Art Historian, Critic and Writer James Elkins to Lecture in Questioning Passion Series
James Elkins, the E.C. Chadbourne Professor of Art History, Theory and Criticism at the School of the Art Institute of Chicago, will lecture as part of the Questioning Passion series at Washington and Lee University on Oct. 22 at 4:30 p.m. at the Stackhouse Theater, Elrod Commons.
The title of Elkins’ talk is “Writing About Intense Encounters with Artworks: Some Thoughts on Immersion, Absorption, Passion, Emotion, Affect, Feeling and the Sublime.” The event is free and open to the public.

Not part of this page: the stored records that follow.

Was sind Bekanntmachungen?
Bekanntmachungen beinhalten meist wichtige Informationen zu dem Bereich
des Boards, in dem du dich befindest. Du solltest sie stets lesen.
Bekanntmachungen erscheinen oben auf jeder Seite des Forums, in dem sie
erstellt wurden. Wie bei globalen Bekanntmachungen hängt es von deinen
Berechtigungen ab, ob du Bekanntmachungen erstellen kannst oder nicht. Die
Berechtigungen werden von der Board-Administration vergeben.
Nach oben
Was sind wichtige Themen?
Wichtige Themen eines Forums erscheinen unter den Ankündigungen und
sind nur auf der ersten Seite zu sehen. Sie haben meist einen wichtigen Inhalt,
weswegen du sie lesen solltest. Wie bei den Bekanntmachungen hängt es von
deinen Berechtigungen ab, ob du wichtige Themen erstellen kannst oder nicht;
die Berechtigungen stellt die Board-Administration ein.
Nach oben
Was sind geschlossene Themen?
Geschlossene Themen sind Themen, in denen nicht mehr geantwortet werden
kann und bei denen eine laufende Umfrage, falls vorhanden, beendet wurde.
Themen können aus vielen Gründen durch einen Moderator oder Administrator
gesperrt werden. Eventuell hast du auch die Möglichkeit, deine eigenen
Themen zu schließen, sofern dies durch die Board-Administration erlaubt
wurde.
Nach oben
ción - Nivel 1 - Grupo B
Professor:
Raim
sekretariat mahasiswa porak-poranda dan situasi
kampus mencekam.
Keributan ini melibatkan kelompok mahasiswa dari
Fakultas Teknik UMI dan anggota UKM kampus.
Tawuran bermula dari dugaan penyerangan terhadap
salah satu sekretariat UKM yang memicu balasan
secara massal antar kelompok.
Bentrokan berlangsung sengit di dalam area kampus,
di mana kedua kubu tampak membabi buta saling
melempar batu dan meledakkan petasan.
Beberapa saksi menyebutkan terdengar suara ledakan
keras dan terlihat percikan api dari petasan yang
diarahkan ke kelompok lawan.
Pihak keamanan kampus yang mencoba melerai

The recent work of James Elkins raises serious questions about the place passion and passionate response might or might not have in a university classroom in general and, more particularly, in a critical discussion of artwork.
In the past, Elkins has written on art and non-art images; publications include, “What Photography Is” (2011); “Six Stories from the End of Representation: Images in Painting, Photography, Microscopy, Astronomy, Particle Physics, and Quantum Mechanics, 1985-2000” (2008); and “What Happened to Art Criticism?” (2004).
He edited two book series for Routledge: “The Art Seminar” (conversations on different subjects in art theory) and “Theories of Modernism and Postmodernism in the Visual Arts” (short monographs on the shape of the 20th century). He is organizing a seven-year series called the Stone Summer Theory Institute.
“‘What Photography Is’ is experimental nonfiction,” Elkins said. “Beginning in 2011, impelled by the general lack of experimental writing in art history, I rearranged my schedule to concentrate on writing a novel with images. My current book projects should be complete by fall 2015. After that my principal focus will be the novel, whose working title is ‘A Journey.’”
Elkins received his B.A. from Cornell University and his M.F.A., M.A. and Ph.D. from the University of Chicago.